Drago, Elisabeth Berry (Author)
Chapman, Perry (Advisor)
The sixteenth and seventeenth centuries represent an alchemical “Golden Age.” During this era, alchemists were engaged in a wide array of commercial enterprises, from mining to dye and pigment manufacture to the production of chemical medicines. Yet despite its past ubiquity and utility, alchemy has since borne negative associations with magic, occultism, delusion, and greed, and alchemical imagery has in turn suffered misinterpretation or obscurity.

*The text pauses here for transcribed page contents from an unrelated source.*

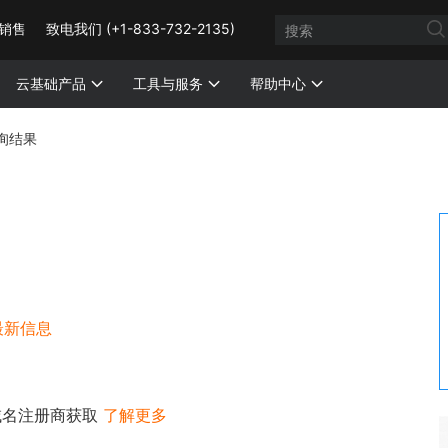
销售
致电我们 (+1-833-732-2135)
云基础产品
工具与服务
帮助中心
询结果
最新信息
域名注册商获取
了解更多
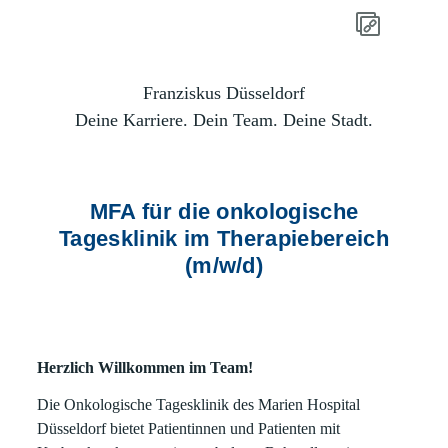
Franziskus Düsseldorf
Deine Karriere. Dein Team. Deine Stadt.
MFA für die onkologische
Tagesklinik im Therapiebereich
(m/w/d)
Herzlich Willkommen im Team!
Die Onkologische Tagesklinik des Marien Hospital
Düsseldorf bietet Patientinnen und Patienten mit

Many modern interpretations of alchemical art centralize Pieter Bruegel the Elder’s 1558 satirical print, The Alchemist, a scene that lampoons vain hopes for transmutated gold; others focus on the mess and disorder of the pictured workshop as signs of alchemy’s failures. Yet the alchemical paintings of Thomas Wijck (1616–1677) present a remarkable challenge to narratives of greed and folly. Wijck’s painted laboratories model domestic harmony, scholarly study, and expert knowledge of materials. Rather than charlatans or dupes, his alchemists are respectable and scholarly artisans who pursue intellectual and empirical work. In representing alchemists as artisans, Wijck reframes alchemy in the context of the familiar, as well as socially and economically vital, artisanal workshop. His images further present colored powders and raw materials that epitomize desirable and useful alchemical products, particularly pigments and dyes. Wijck’s choice to depict his alchemists as makers of artists’ materials, rather than seekers of gold or cures, is a remarkable one. It affirms his subject’s utility as a tool for fashioning an artistic identity rooted in curiosity, ingenuity, and transformation. As a painter, and particularly as a painter in oils, Wijck was connected to a legacy of experiment in workshop process, as well as concerns for mimesis, naturalism, and material change. While the work of alchemists and painters might be considered artisanal, both alchemists and artists claimed a special status owing to their creative powers. Alchemy shared deeper connections (and rivalries) with art-making, centering on the replication of nature. Wijck’s formation of an artistic and professional identity around alchemical themes indicates his desire to explore this curious territory, and ultimately to demonstrate art’s superior claims to knowledge of the natural world.